**What the exercise asks**
Restate verbatim the span of lines below between the line with "list [150, 150, 1125, 466]" and the line with "table_cell [136, 585, 1107, 656]", including those two lines, and only that span.

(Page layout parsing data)

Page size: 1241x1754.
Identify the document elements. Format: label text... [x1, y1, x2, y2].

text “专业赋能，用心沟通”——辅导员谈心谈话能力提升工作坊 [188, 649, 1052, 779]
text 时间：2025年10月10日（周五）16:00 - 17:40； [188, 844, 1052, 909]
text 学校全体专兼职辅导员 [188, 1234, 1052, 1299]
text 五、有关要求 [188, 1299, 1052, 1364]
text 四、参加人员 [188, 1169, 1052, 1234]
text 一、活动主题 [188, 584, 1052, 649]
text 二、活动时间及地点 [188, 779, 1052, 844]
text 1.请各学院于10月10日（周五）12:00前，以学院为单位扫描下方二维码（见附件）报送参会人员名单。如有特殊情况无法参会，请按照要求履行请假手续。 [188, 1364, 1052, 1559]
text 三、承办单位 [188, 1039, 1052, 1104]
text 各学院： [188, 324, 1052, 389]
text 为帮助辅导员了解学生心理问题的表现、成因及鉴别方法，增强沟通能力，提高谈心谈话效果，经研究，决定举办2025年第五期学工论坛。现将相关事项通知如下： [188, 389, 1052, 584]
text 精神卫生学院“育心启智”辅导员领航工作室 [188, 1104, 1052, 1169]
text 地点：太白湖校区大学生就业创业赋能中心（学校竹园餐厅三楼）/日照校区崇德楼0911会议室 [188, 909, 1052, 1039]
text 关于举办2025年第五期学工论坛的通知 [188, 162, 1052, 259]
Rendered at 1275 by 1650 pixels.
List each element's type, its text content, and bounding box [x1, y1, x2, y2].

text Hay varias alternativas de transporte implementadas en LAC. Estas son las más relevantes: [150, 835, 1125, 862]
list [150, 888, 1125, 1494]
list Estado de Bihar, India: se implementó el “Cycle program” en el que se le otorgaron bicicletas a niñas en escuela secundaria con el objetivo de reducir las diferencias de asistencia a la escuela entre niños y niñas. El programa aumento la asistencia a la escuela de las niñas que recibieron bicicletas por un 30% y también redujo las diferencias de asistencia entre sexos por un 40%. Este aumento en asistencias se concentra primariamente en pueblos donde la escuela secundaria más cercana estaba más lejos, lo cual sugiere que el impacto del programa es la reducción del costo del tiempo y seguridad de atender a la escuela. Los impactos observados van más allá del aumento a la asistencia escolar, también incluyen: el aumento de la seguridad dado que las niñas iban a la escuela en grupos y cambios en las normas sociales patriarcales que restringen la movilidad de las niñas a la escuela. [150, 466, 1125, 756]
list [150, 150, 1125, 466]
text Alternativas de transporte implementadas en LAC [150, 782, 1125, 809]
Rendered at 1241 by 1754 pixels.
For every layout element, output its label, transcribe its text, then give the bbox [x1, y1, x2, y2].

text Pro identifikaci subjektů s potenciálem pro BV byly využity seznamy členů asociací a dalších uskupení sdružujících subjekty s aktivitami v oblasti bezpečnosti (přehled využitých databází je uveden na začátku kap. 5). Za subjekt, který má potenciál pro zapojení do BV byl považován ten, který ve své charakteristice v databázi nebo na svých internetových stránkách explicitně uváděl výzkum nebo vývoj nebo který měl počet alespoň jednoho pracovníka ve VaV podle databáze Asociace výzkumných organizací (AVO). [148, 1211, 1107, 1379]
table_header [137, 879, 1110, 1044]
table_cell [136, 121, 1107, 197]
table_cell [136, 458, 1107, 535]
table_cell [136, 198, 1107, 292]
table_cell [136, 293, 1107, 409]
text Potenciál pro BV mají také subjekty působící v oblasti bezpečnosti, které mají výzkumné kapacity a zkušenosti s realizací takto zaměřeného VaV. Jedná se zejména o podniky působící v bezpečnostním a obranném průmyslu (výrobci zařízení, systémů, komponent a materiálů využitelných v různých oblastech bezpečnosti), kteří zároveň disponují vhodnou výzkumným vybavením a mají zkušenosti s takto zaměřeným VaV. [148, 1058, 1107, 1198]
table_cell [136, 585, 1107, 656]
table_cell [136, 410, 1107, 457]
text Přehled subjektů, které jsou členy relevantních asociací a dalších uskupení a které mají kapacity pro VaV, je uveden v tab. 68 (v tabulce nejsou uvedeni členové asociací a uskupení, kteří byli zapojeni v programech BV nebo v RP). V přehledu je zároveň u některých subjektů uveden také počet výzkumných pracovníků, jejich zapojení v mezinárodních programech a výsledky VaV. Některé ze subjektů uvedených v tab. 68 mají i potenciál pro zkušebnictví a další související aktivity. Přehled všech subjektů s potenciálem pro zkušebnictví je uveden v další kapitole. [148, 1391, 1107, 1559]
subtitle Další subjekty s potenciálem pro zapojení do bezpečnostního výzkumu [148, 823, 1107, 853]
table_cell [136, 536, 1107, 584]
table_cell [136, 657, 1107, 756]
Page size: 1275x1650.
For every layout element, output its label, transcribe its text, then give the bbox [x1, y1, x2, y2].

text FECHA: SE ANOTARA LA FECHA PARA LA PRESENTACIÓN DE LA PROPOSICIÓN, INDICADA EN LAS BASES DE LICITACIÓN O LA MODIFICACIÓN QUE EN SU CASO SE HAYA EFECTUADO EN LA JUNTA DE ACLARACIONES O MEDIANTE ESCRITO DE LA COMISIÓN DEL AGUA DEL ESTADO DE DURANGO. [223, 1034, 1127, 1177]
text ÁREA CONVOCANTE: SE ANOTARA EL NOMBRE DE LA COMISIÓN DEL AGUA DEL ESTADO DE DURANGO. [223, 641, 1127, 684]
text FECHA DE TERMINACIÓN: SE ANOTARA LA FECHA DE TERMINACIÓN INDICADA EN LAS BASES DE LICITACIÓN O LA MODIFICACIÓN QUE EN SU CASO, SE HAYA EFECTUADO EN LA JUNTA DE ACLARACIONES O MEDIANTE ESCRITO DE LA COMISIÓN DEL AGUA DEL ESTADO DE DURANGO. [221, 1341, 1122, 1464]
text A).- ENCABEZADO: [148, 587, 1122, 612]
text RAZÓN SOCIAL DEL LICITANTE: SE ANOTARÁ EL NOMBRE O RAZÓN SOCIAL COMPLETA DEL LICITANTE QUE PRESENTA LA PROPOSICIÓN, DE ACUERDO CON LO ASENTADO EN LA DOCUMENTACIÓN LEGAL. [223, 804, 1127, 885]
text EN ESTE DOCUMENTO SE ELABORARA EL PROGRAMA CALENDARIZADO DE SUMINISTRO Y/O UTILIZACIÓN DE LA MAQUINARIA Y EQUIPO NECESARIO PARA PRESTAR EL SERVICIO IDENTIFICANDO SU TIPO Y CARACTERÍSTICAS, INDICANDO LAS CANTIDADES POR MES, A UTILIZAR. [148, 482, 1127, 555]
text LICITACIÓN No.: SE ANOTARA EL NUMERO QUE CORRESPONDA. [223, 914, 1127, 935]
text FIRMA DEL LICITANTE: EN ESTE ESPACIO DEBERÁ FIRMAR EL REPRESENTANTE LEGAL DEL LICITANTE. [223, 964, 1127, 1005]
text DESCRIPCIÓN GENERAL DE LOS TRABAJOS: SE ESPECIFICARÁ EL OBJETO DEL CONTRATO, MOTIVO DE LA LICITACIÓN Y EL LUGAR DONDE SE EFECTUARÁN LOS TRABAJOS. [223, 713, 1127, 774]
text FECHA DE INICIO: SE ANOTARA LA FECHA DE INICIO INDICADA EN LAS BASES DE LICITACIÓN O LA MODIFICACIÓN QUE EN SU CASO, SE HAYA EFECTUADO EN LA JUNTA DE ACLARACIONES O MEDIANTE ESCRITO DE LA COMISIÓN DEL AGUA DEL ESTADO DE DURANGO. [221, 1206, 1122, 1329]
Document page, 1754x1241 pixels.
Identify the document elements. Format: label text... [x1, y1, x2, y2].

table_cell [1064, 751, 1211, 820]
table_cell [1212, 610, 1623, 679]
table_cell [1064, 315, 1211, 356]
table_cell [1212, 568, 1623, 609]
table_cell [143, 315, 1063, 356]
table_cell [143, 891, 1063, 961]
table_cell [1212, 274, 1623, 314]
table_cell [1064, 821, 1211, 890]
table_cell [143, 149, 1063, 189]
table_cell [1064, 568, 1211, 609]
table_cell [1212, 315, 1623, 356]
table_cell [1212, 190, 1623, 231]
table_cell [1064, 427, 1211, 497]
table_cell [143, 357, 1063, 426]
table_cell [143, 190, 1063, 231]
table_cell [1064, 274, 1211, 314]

**Solution to this exercise**
list [150, 150, 1125, 466]
text Alternativas de transporte implementadas en LAC [150, 782, 1125, 809]
Rendered at 1241 by 1754 pixels.
For every layout element, output its label, transcribe its text, then give the bbox [x1, y1, x2, y2].

text Pro identifikaci subjektů s potenciálem pro BV byly využity seznamy členů asociací a dalších uskupení sdružujících subjekty s aktivitami v oblasti bezpečnosti (přehled využitých databází je uveden na začátku kap. 5). Za subjekt, který má potenciál pro zapojení do BV byl považován ten, který ve své charakteristice v databázi nebo na svých internetových stránkách explicitně uváděl výzkum nebo vývoj nebo který měl počet alespoň jednoho pracovníka ve VaV podle databáze Asociace výzkumných organizací (AVO). [148, 1211, 1107, 1379]
table_header [137, 879, 1110, 1044]
table_cell [136, 121, 1107, 197]
table_cell [136, 458, 1107, 535]
table_cell [136, 198, 1107, 292]
table_cell [136, 293, 1107, 409]
text Potenciál pro BV mají také subjekty působící v oblasti bezpečnosti, které mají výzkumné kapacity a zkušenosti s realizací takto zaměřeného VaV. Jedná se zejména o podniky působící v bezpečnostním a obranném průmyslu (výrobci zařízení, systémů, komponent a materiálů využitelných v různých oblastech bezpečnosti), kteří zároveň disponují vhodnou výzkumným vybavením a mají zkušenosti s takto zaměřeným VaV. [148, 1058, 1107, 1198]
table_cell [136, 585, 1107, 656]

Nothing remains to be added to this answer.